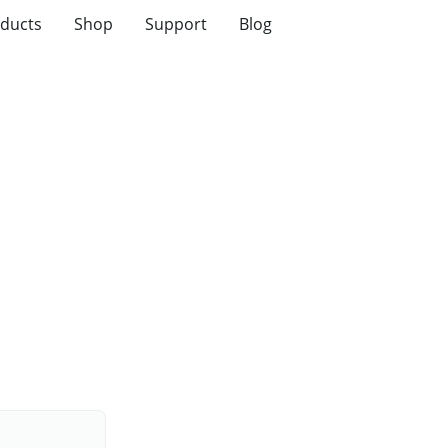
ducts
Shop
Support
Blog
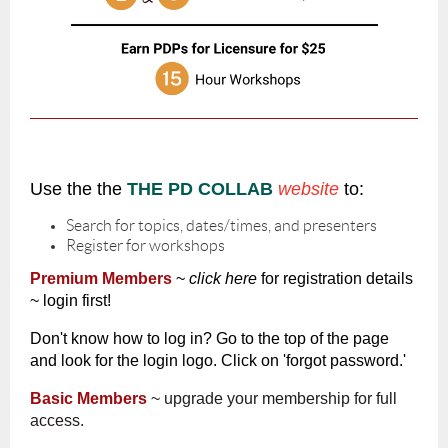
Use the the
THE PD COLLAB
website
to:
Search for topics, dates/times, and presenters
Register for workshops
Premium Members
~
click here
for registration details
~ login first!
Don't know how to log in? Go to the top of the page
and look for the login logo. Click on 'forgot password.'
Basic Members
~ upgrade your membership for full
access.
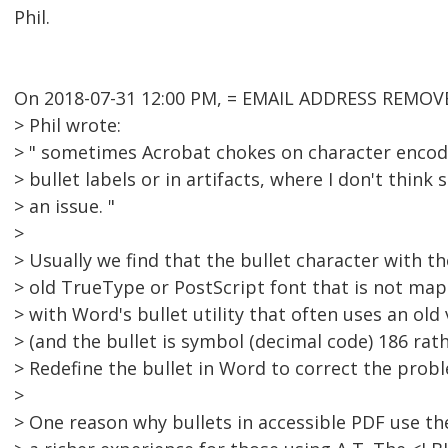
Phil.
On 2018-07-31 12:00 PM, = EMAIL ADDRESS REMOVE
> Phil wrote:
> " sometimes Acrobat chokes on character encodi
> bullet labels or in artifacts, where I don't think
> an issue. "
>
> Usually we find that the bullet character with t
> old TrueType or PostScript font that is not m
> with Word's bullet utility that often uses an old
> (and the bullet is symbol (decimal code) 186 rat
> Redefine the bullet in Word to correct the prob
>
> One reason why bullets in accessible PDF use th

::::::

PROBLEM DETAILS
Please state how many lines in the records contain the word "with", and give only that number.

TASK SOLUTION
2